A blog about data mining, games, stocks and adventures.

Gradient boosting series preamble

Hello folks! I'm going to do another series of blogs this time on gradient boosting. This series will be on-going with no definite time line. I expect it will only take 1 maybe 2 posts to cover the basics of gradient boosting. After that I want to spend some time exploring possible ways to improve it. I may find none, we'll see when we get there. Allow me to catch you up from last week and explain some of my motivation in doing series.

Last time i wrote I had finished 1 kaggle contest and was moving back to another I had previously started. That contest is now over, having ended some 4 hours ago.

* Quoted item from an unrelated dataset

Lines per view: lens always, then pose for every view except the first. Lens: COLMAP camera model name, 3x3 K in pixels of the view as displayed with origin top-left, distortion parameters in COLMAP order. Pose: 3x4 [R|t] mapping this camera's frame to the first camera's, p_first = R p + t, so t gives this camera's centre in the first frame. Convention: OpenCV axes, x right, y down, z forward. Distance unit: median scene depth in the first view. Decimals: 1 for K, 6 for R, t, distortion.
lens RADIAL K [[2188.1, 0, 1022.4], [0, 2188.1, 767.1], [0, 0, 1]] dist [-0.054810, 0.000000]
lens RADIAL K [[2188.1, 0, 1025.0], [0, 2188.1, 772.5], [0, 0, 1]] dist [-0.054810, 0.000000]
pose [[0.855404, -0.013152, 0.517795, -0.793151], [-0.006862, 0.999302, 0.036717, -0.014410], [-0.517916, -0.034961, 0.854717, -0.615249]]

If you go and look at the leader board you'll actually see I fell some 300 spots after results got posted. It seems I forgot to move my selected submission to the more recent submission I made *grin*. Well, it didn't matter much anyways. I didn't get much of a chance to work on the contest this week and while the gradient boosting version of my code worked much better, nothing was better than my initial submission with it. And that submission is still a seriously far cry from the top of the leader board.

The time I did spend on my code for the contest was spent half trying to improve my code and half trying to find optimal values for the contest. Neither of which was much of a success. The time I spent away from the computer just thinking about boosting in general has led me back here. I find that the way that Gradient boosting has been explained to me over and over again was possibly part of the reason I was complacent about getting it working. I want to present it in another way that perhaps is new to some people, maybe most people. A change of perspective if you will. I'll get on about that when I do my first post in the series.

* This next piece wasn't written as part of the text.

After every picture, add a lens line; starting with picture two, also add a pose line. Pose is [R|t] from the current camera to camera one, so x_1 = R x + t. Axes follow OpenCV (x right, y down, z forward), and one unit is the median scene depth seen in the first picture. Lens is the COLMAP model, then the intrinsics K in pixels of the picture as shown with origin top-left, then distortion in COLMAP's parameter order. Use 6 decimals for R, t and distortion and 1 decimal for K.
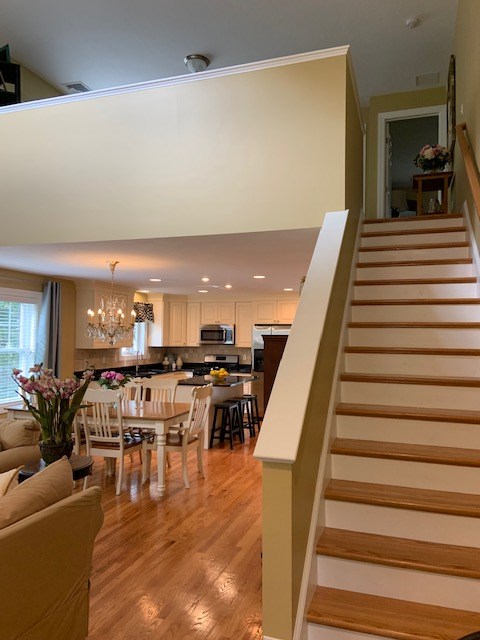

I'm hoping this all leads to something better. I'm optimistic, but with all things there is a functional best version. You don't see people really improving hash sort or bucket sort. And quicksort is really about as good as it gets for a comparison sort. Compression only goes so far too. I remember back in the 80s and 90s when there always seemed to be a new compression algorithm for better space savings. At some point that stopped. At least when it comes to lossless compression. (I'm still waiting on someone to figure out lossless fractal compression). It seems possible but unlikely GBM is the end of the road for general data mining.